In April 2024, the group expanded its operations to the United States through a joint venture with tennis player Serena Williams and launched the brand Wyn Beauty by Serena Williams. It also partnered with production house Dharma Productions, and Pooja Entertainment to become the beauty partner for the Bollywood film Bade Miyan Chote Miyan.

== Financials ==
In 2020–21, the group recorded consolidated revenue from operations at over Rs 49 crore along with a net loss of Rs 43.6 crore, while it registered a loss of Rs 272.9 crore in the financial year 2022–23. Its current revenue run rate is $41 million.

== Business divisions ==
The Good Glamm Group has four divisions: Good Brands Co, Good Media Co, Good Creator Co, and Good Community. Good Brands Co includes brands like MyGlamm, The Moms Co, Sirona, St. Botanica, and Organic Harvest. Good Media Co includes digital media companies like POPxo, ScoopWhoop, Tweak, MissMalini, and BabyChakra. Good Creator Co includes influencer companies like Plixxo, Winkl, Vidooly, Bulbul, and MissMalini's influencer and talent management division and launched the Good Creator Co (GCC) App in March 2023.

== Accolades ==
The Good Glamm Group has won several awards including five at Forbes DTC Awards in 2023, featured in Fortune's Employer of the Future list, LinkedIn's top 10 Startups, and Beauty Matters List of future 50 beauty companies in 2023. Harvard Business School did a case study on the acquisition of BabyChakra and their brands won awards from Vogue and Cosmopolitan.

== CSR activities ==
Good Glamm Group, through its subsidiaries, works on various social initiatives to address societal challenges.
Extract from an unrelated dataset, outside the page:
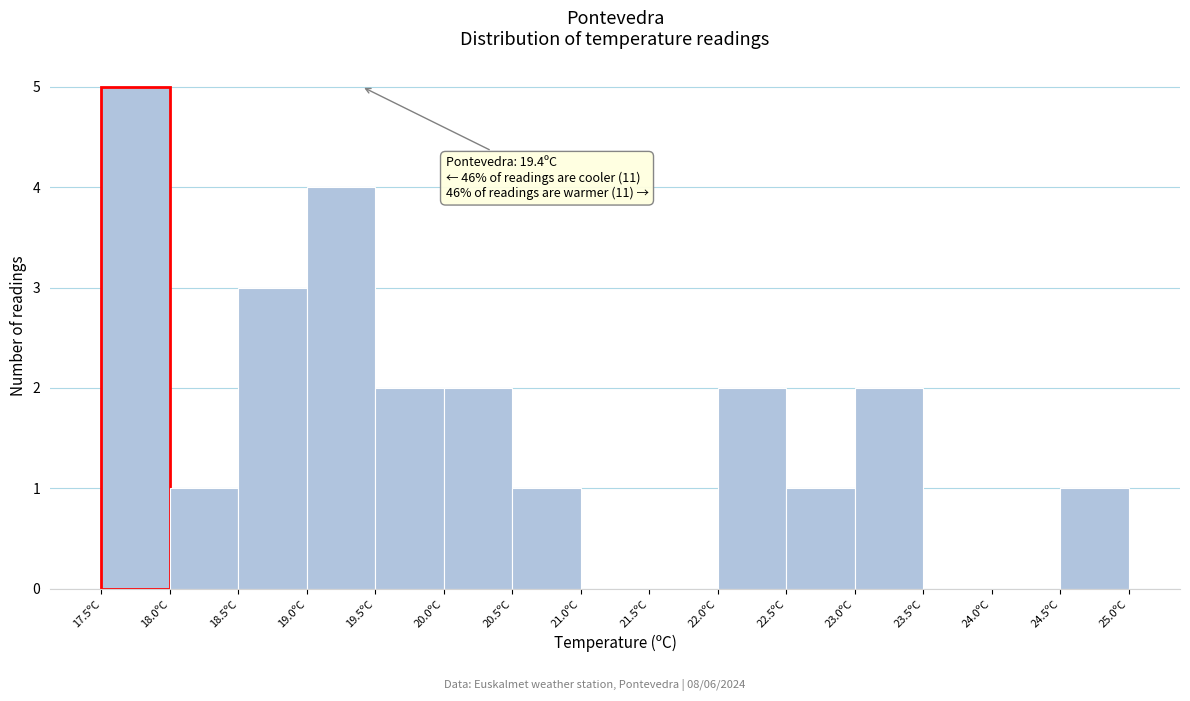

Over which range of the x-axis is the bar tallest?

17.5 to 18.0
These initiatives cover different sectors and regions.

=== Sirona Hygiene Foundation ===
The Sirona Hygiene Foundation, the social responsibility arm of Sirona, an FMCG brand owned by the Good Glamm Group, works to reduce period poverty and promote gender equality. It conducts educational programs across rural areas in India and distributes menstrual cups. In 2023, the foundation partnered with a Uttarakhand-based DivIn Pro to launch a menstrual cup awareness campaign for 3,100 individuals in the region. These sessions were conducted for women and healthcare workers across 25 villages and 3 districts in Uttarakhand through partnerships with various organizations, including the Uttarakhand Police Wives Welfare Association, the University of Petroleum and Energy Studies in Dehradun, the Department of Women Empowerment and Child Development in Uttarkashi, and the Mount Valley Development Association in Tehri. The initiative is part of Project Lakhon Khwahishen, which has educated over 100,000 girls on menstrual hygiene.

=== The Moms. Co. Mompreneur Show ===
In 2023, The Moms Co., a subsidiary of the Good Glamm Group, launched its first reality show, The Mompreneurs Show. The show provides mentoring and a platform to help mom micro-entrepreneurs grow their businesses.

=== Project Naveli ===
In 2022, the group partnered with Project Naveli and Workverse to launch the second cohort of the Nimaya program. This initiative helps girls from underserved backgrounds by providing skills training, mentorship, and career guidance.

=== BabyChakra x Cry ===
In October 2022, BabyChakra, part of the Good Glamm Group, teamed up with CRY, an NGO for underserved children, for the Ek Tyohaar Aisa Bhi – Jahan Sapno Ko Milein Pankh campaign. On Children's Day, BabyChakra and The Moms Co. launched #MomsTalk, a community for mothers to connect and share experiences while supporting CRY kids.

In December 2022, BabyChakra and The Moms Co. released the second edition of the ChangeMakers list. This list honored ten inspiring women including Masoom Minawala Mehta, Meeta Sharma Gupta, Chaitra Chidanand, Susmitha Lakkakula, Faye D'Souza, Dia Mirza Rekhi, Alia Bhatt, Neha Dhupia, and Sonali Bendre Behl for their contributions.

=== Label Padho Moms ===
In 2022, BabyChakra launched the #LabelPadhoMoms campaign, which involved over 8,000 mothers and 2,000 doctors. The campaign aimed to raise awareness among parents about harmful ingredients in baby products. BabyChakra also released a list of toxins commonly found in baby products.